There is generally a lot of controversy regarding the use of social media and the effects it can have on divorce proceedings. Status updates and pictures can be used in a negative way in order for one spouse, or the other, to get what they want out of the divorce. Earlier this month, however, a judge in New York granted the use of a social media site to assist one woman seeking the dissolution of her marriage from a man whom she has been unable to contact.

When an individual chooses to file for divorce, a summons is created and sent to his or her spouse. That spouse then has the responsibility to respond to the summons. What happens, though, when a spouse is missing in action?

The individual requesting the divorce should make every effort to contact their spouse. If, however, that proves unsuccessful, what other options are there? One woman in New York, through the approval of a Supreme Court judge, was granted the ability to serve her husband a divorce summons through a private message on his Facebook account. While this is not the first time approval was given to conduct family legal matters through social media, it is the first time a divorce summons was allowed to be served in this way.

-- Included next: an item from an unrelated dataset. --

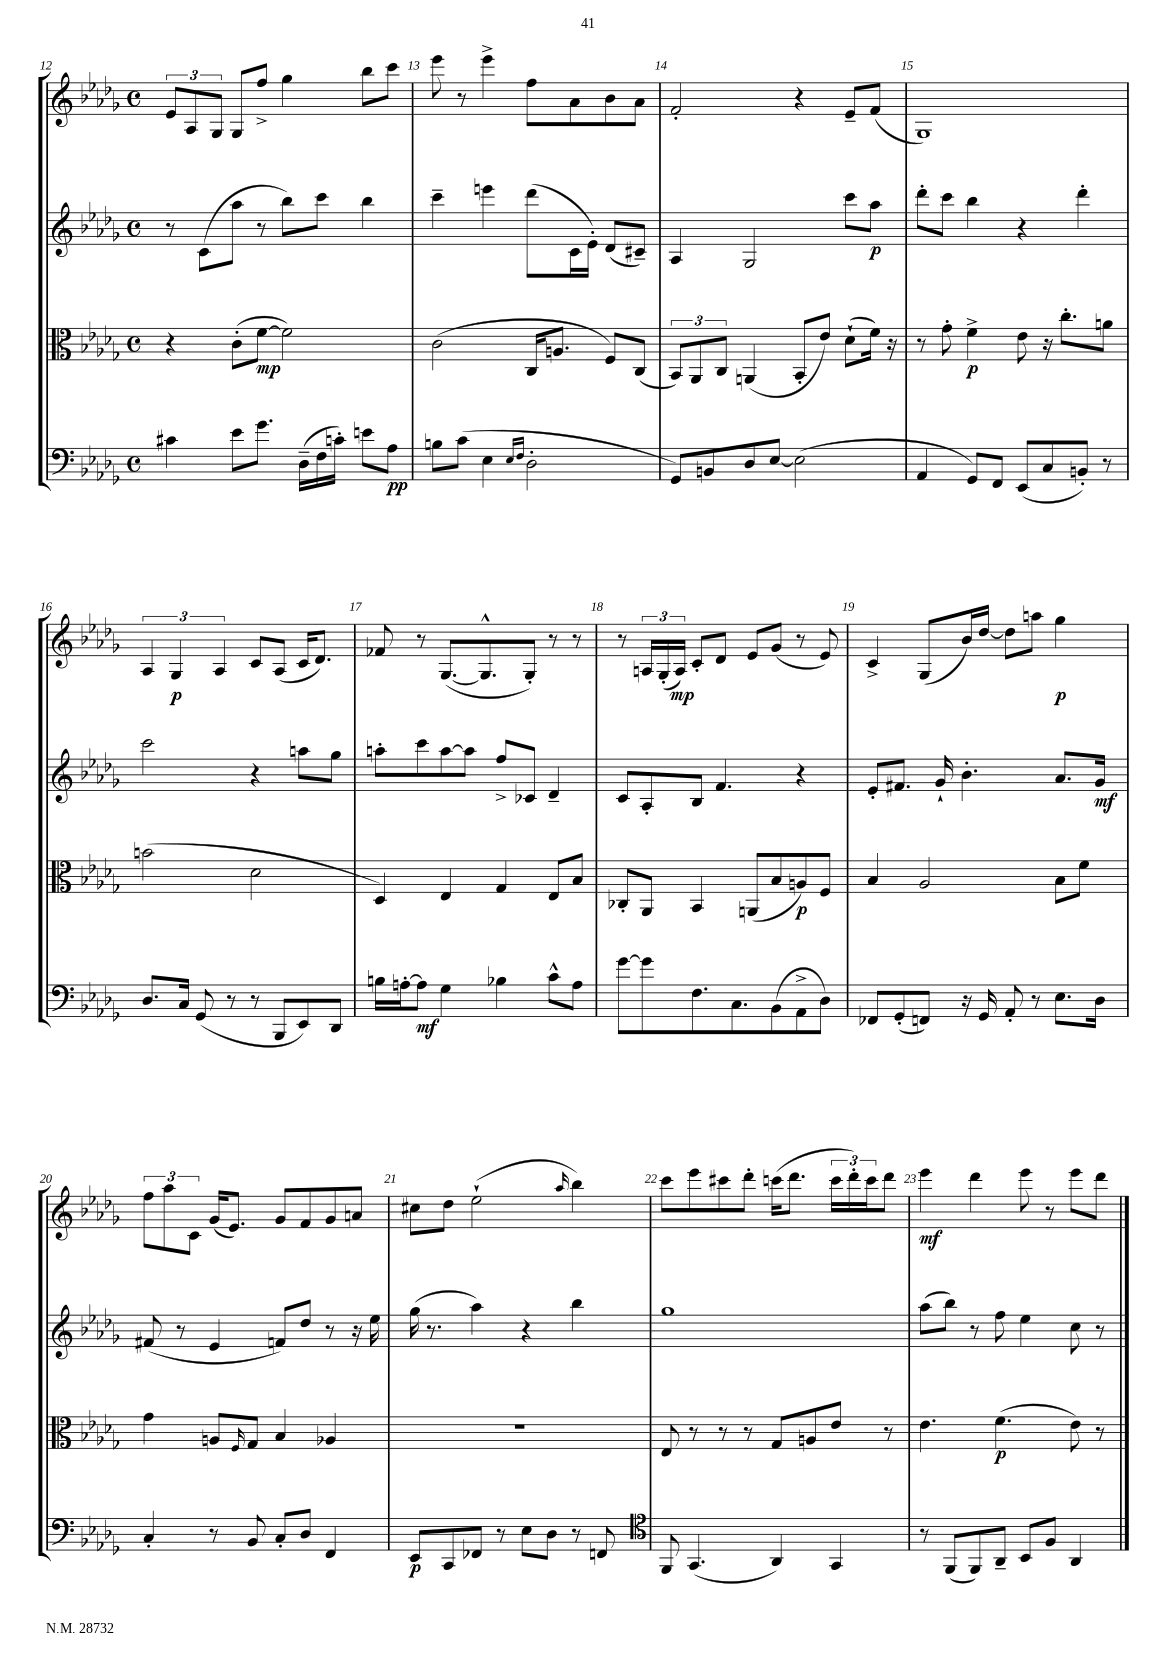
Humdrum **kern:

Proceeding with a divorce filing through social media is not necessarily ideal, but, as social media is — in many cases — the best, and sometimes only, way to contact certain people, the ability to send legal documents through this type of account may prove beneficial. For now, the right to send divorce papers like this will likely only be considered on a case-by-case basis, but New York residents may file the appropriate requests to seek approval. Getting a divorce is rarely an easy thing to do, but the ability to start the process by serving papers should not be inhibited due to the inability to find or contact a spouse. If desired, assistance is available to take any and all appropriate legal actions necessary to begin, work through and finish divorce proceedings, allowing both spouses the ability to move forward.